▶ _EXTRACTED RECORDS_:
Content starts

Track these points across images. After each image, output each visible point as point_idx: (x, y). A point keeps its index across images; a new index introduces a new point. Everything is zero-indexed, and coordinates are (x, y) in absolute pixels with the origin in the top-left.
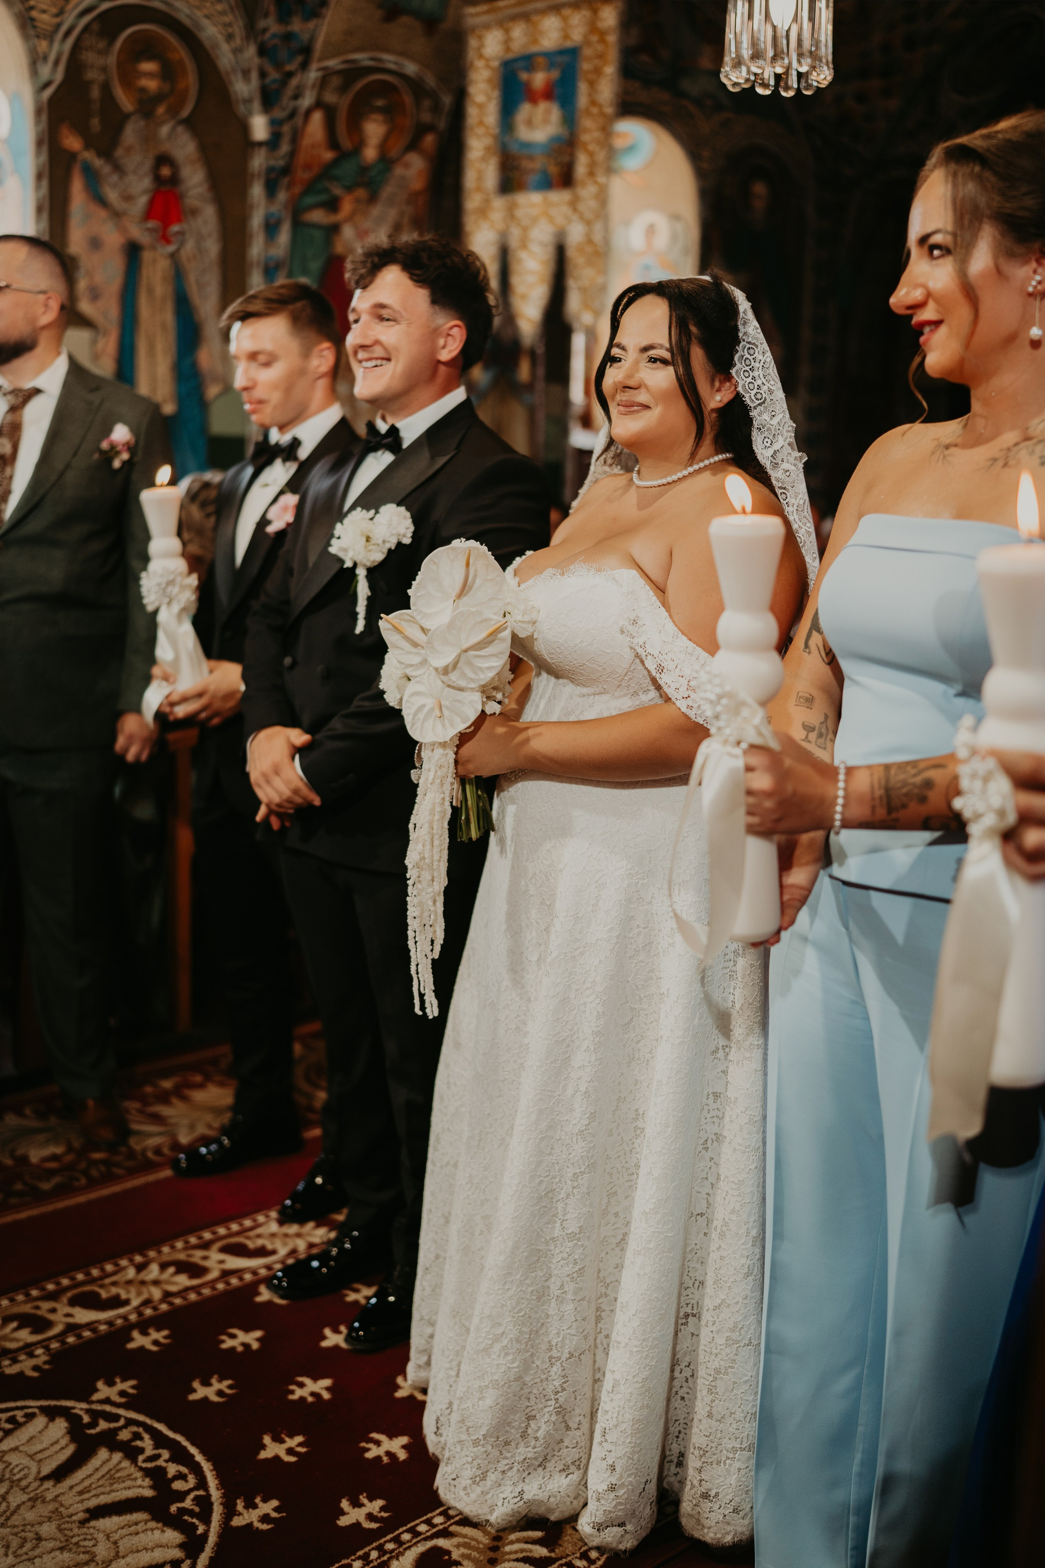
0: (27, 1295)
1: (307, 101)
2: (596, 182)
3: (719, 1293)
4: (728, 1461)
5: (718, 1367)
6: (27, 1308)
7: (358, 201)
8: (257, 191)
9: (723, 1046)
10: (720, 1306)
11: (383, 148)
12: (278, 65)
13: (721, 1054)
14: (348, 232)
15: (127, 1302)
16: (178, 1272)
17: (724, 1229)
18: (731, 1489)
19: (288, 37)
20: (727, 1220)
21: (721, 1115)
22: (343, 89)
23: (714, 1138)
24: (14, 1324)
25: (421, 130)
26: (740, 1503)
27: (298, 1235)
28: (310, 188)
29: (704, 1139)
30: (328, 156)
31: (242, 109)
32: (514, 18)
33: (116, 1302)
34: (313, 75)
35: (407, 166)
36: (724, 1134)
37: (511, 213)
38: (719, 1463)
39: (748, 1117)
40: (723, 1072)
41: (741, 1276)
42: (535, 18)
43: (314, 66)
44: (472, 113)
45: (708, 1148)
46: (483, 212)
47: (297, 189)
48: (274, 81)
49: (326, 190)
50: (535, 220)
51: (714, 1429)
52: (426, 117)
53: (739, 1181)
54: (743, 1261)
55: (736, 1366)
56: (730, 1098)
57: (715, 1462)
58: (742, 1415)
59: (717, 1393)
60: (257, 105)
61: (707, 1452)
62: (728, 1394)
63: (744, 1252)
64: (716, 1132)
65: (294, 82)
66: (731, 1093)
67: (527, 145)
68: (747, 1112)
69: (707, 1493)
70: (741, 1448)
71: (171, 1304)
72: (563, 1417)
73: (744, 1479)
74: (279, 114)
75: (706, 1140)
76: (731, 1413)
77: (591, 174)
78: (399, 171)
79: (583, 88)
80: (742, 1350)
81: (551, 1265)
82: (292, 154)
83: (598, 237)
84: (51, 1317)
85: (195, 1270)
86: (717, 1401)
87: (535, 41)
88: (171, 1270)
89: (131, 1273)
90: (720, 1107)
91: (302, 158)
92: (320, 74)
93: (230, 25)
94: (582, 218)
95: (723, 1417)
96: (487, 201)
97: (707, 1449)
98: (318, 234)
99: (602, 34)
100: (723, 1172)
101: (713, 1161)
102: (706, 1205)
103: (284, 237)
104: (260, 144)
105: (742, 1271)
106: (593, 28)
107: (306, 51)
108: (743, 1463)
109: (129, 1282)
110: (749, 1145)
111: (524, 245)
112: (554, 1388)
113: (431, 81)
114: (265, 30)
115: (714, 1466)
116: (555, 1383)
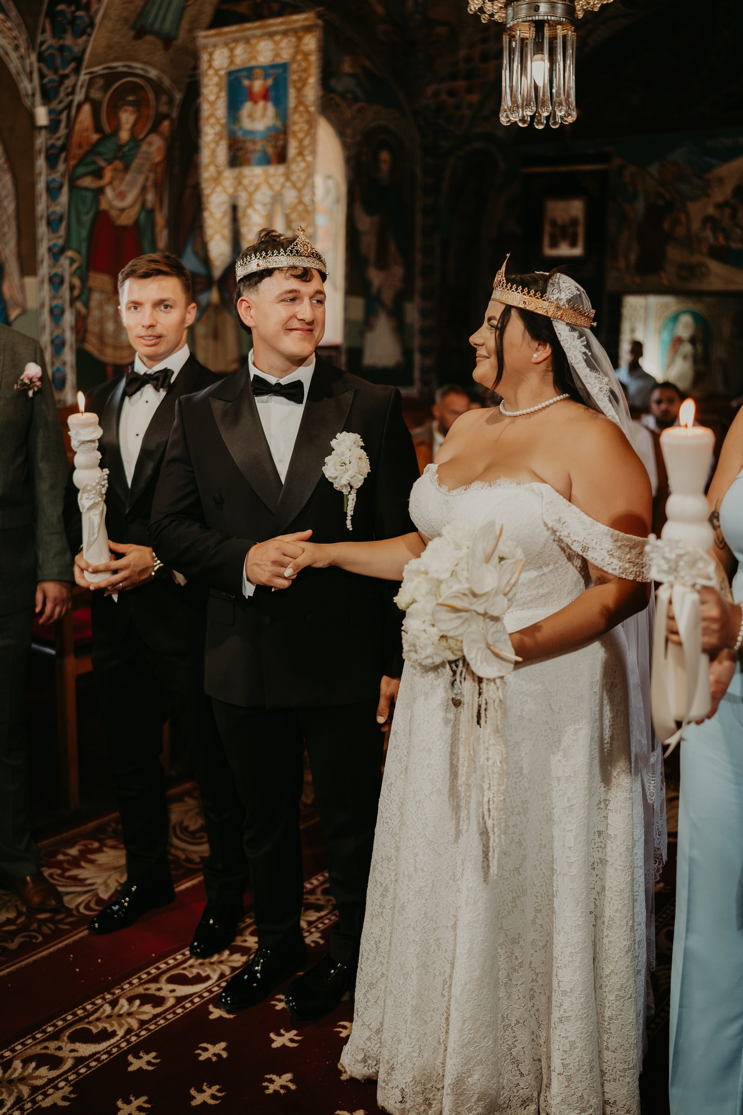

Content ends

Reproduce the records verbatim from their first line through the line containing "42: (535, 18)", inclusive. Leave the pictures out of your copy.

Track these points across images. After each image, output each visible point as point_idx: (x, y). A point keeps its index across images; a new index introduces a new point. Everything is zero-indexed, and coordinates are (x, y) in absolute pixels with the origin in the top-left.
0: (27, 1295)
1: (307, 101)
2: (596, 182)
3: (719, 1293)
4: (728, 1461)
5: (718, 1367)
6: (27, 1308)
7: (358, 201)
8: (257, 191)
9: (723, 1046)
10: (720, 1306)
11: (383, 148)
12: (278, 65)
13: (721, 1054)
14: (348, 232)
15: (127, 1302)
16: (178, 1272)
17: (724, 1229)
18: (731, 1489)
19: (288, 37)
20: (727, 1220)
21: (721, 1115)
22: (343, 89)
23: (714, 1138)
24: (14, 1324)
25: (421, 130)
26: (740, 1503)
27: (298, 1235)
28: (310, 188)
29: (704, 1139)
30: (328, 156)
31: (242, 109)
32: (514, 18)
33: (116, 1302)
34: (313, 75)
35: (407, 166)
36: (724, 1134)
37: (511, 213)
38: (719, 1463)
39: (748, 1117)
40: (723, 1072)
41: (741, 1276)
42: (535, 18)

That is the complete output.